#!/usr/bin/env python
# coding: utf-8

# # Non-linear Gaussian filtering and smoothing
# 
# Provided are two examples of nonlinear state-space models on which one can perform Bayesian filtering and smoothing in order to obtain
# a posterior distribution over a latent state trajectory based on noisy observations.
# In order to understand the theory behind these methods in detail we refer to [1] and [2].
# 
# We provide examples for two different types of state-space model:
# 1. [Nonlinear, Discrete State-Space Model](#1.-Non-Linear-Discrete-State-Space-Model:-Pendulum): Pendulum
# 2. [Nonlinear, Continuous-Discrete State-Space Model](#2.-Non-Linear-Continuous-Discrete-State-Space-Model:-Benes-Daum-Filter): Benes-Daum Filter
# 
# In order to perform Bayesian Filtering and Smoothing on non-linear models, we show how to use functionalities provided by ProbNum to
# either linearise the respective model (Extended Kalman Filter, EKF) or to use an Unscented Transform (Unscented Kalman Filter, UKF) which does not require a Jacobian of the nonlinear model.
# 
# **References**:
# > [1] Särkkä, Simo, and Solin, Arno. Applied Stochastic Differential Equations. Cambridge University Press, 2019.  
# >
# > [2] Särkkä, Simo. Bayesian Filtering and Smoothing. Cambridge University Press, 2013.

# In[1]:


import numpy as np

import probnum as pn
from probnum import filtsmooth, randvars, statespace
from probnum.problems import RegressionProblem


# In[2]:


np.random.seed(12345)


# In[3]:


# Make inline plots vector graphics instead of raster graphics
get_ipython().run_line_magic('matplotlib', 'inline')
from IPython.display import set_matplotlib_formats
set_matplotlib_formats('pdf', 'svg')

# Plotting
import matplotlib.pyplot as plt
import matplotlib.gridspec as gridspec
plt.style.use('../../probnum.mplstyle')


# ## 1. **Non-Linear Discrete** State-Space Model: Pendulum

# ---

# For nonlinear models, we assume that at least one of the components of our state-space model (i.e. either the dynamics, the measurement model, or both) is a nonlinear function of the latent state.
# 
# Consider nonlinear functions $f: \mathbb{R}^d \rightarrow \mathbb{R}^d$ and $h: \mathbb{R}^d \rightarrow \mathbb{R}^m$ where $d$ is the dimension of the latent state and
# $m$ is the dimension of the measurements.
# 
# For $k = 1, \dots, K$ and $x_0 \sim \mathcal{N}(\mu_0, \Sigma_0)$:
# 
# $$
# \begin{align}
#     \boldsymbol{x}_k &\sim \mathcal{N}(f(\boldsymbol{x}_{k-1}), \boldsymbol{Q}) \\
#     \boldsymbol{y}_k &\sim \mathcal{N}(h(\boldsymbol{x}_k), \boldsymbol{R})
# \end{align}
# $$
# 
# This defines a dynamics model that assumes a state $x_k$ in a **discrete** sequence of states arising from a nonlinear map of the previous state $x_{k-1}$ corrupted with additive Gaussian noise under a **process noise** covariance matrix $Q$.  
# Similarly, the measurements $y_k$ are assumed to be nonlinear transformations of the latent state under additive Gaussian noise according to a **measurement noise** covariance $R$.
# In the described case, we cannot use the Kalman Filtering equations since these assume linear relationships.

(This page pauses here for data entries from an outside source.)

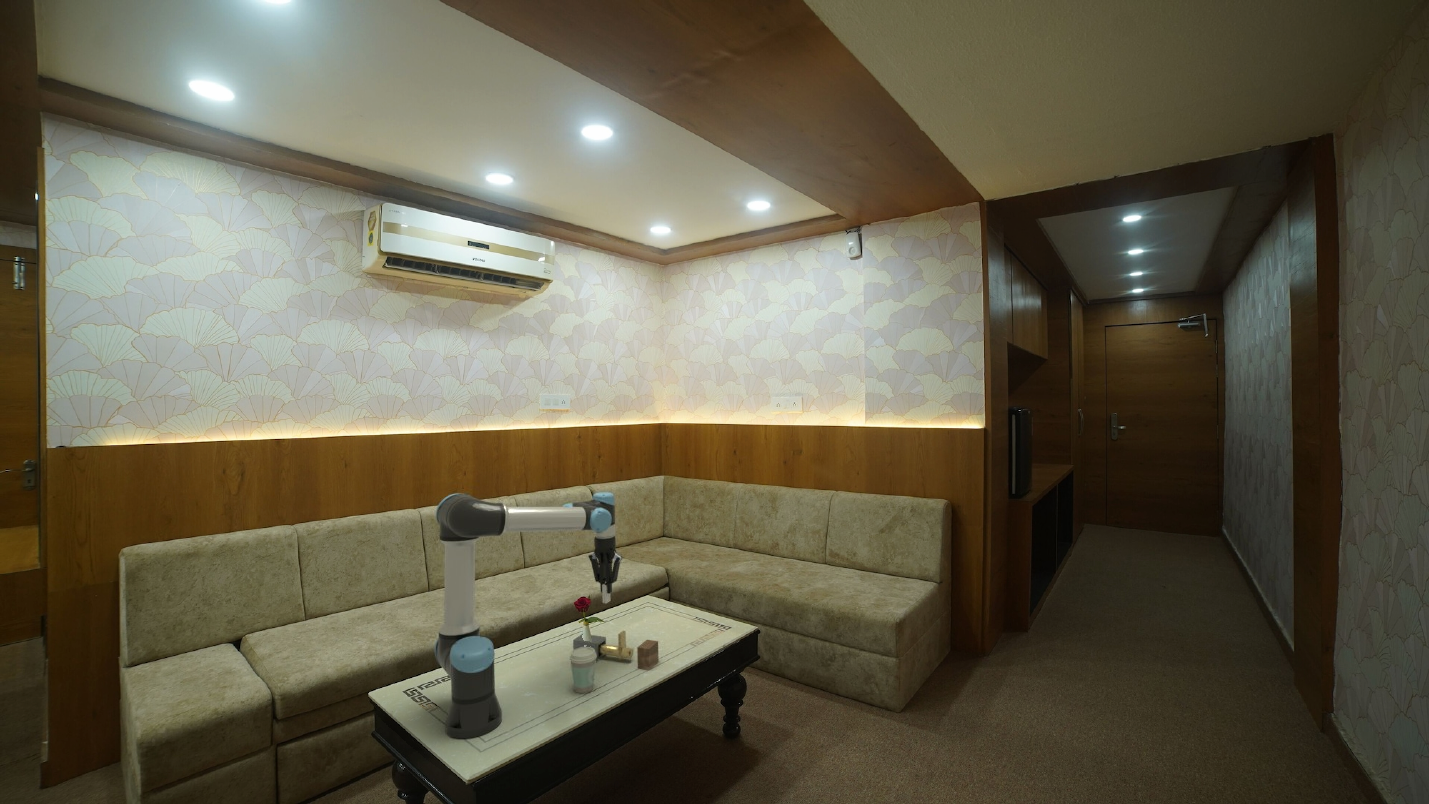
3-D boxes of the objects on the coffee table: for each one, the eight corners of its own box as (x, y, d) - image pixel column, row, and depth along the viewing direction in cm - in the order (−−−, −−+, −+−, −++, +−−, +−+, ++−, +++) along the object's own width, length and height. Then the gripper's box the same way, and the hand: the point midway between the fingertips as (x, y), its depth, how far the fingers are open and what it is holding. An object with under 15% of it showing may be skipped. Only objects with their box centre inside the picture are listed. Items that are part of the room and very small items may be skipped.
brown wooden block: (637, 668, 206) (637, 647, 206) (647, 659, 213) (646, 639, 213) (649, 670, 205) (648, 649, 205) (658, 661, 211) (658, 641, 211)
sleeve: (573, 657, 216) (573, 640, 216) (583, 650, 222) (582, 633, 222) (597, 660, 213) (596, 643, 213) (606, 654, 218) (605, 637, 218)
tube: (573, 651, 218) (572, 627, 218) (578, 647, 221) (578, 624, 221) (628, 660, 210) (628, 635, 209) (633, 656, 213) (632, 632, 213)
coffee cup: (591, 696, 188) (590, 658, 187) (565, 694, 189) (564, 656, 189) (601, 683, 196) (600, 646, 196) (577, 681, 198) (576, 645, 197)
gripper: (583, 537, 213) (585, 603, 213) (615, 539, 208) (617, 607, 209) (594, 532, 220) (596, 596, 220) (626, 535, 215) (627, 600, 216)
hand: (606, 601), depth 214 cm, fingers closed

One method is to linearise the nonlinear parts of the model by a first-order Taylor Expansion (Extended Kalman Filter, EKF) or employing the Unscented Kalman Filter (UKF) which is based on the unscented transform and does not require the computation of a Jacobian.
# The `probnum` packages provides both methods by wrapping linearizing "Components" around nonlinear dynamcis and/or measurement models, as we will see below.
# 
# Note that this can be generalized to a nonlinear time-varying state-space model, as well. Then we would have $f: \mathbb{T} \times \mathbb{R}^d \rightarrow \mathbb{R}^d$ and $h: \mathbb{T} \times \mathbb{R}^d \rightarrow \mathbb{R}^m$ where $\mathbb{T}$ is the "time dimension".

# ### Define State-Space Model

# #### I. Discrete Dynamics Model: Nonlinear Gaussian Transitions

# In[4]:


state_dim = 2
observation_dim = 1


# In[5]:


# approx. gravitational constant
g = 9.81
# dt
delta_t = 0.0075


def pendulum_rhs(state):
    """Right-hand side of an ODE that defines pendulum dynamics"""
    x1, x2 = state
    y1 = x1 + x2 * delta_t
    y2 = x2 - g * np.sin(x1) * delta_t
    return np.array([y1, y2])


def pendulum_jacobian(state):
    """Jacobian of the pendulum ODE"""
    x1, x2 = state
    dy1_dx = [1.0, delta_t]
    dy2_dx = [-g * np.cos(x1) * delta_t, 1.0]
    return np.array([dy1_dx, dy2_dx])


dynamics_transition_function = lambda t, state: pendulum_rhs(state)
dynamics_transition_jacobian_function = lambda t, state: pendulum_jacobian(state)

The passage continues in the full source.